:: Source document ::
——

Well, with that said, I s’pose I better mosey off to more productive activities—like working on my goddamn stories!

I take my science fiction and fantasy very seriously, heh (thesis work).

Actually, they’re also part of my–albeit premature–attempt to create a syllabus for a Science Fiction course. You see, Rutgers–Camden offers the course, but according to the English department’s secretary, she can’t remember the last time it was taught. So I’ve taken to reading these, as well as the classics–Bradbury, Clarke, Asimov, Le Guin, and whatever else the course description mentions–in my efforts to pretend I already am a teacher and design a course (which will, btw, include “middle school” and “new school” writers, not just old school ones: Philip K. Dick, Iain M. Banks, Octavia E. Butler, recent short story collections, and Richard K. Morgan if I can squeeze him in).

Yeeup. This is what I do with my spare time.

research, research, research

str8 against h8

“Like when these niggas call me ‘faggot’ and ‘we homies now’ / But we are not homies, I just keep you around” (“Be Alone”)

——

:: Dataset section ::

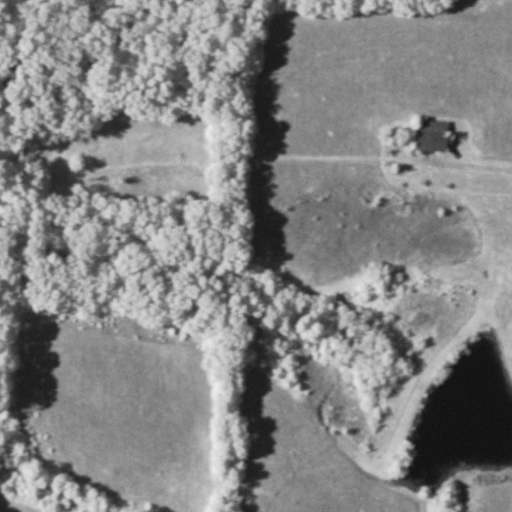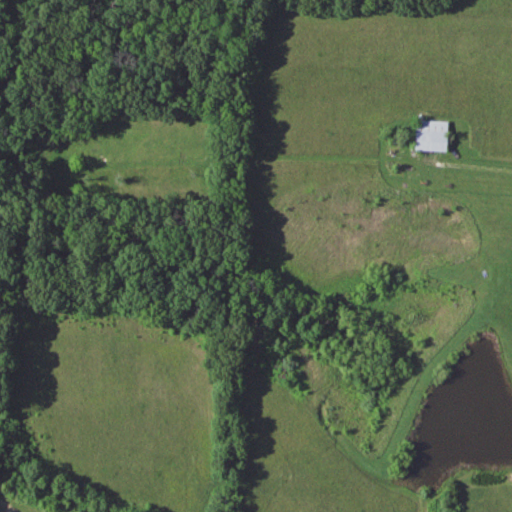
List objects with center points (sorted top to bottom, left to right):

——

According to the text on science fiction reading, why is the writer reading the classics named there? Answer in one to three sentences.

The writer is reading them in an effort to design a Science Fiction course and put together a syllabus, pretending to already be a teacher. Rutgers–Camden offers the course, but the English department's secretary can't remember the last time it was taught.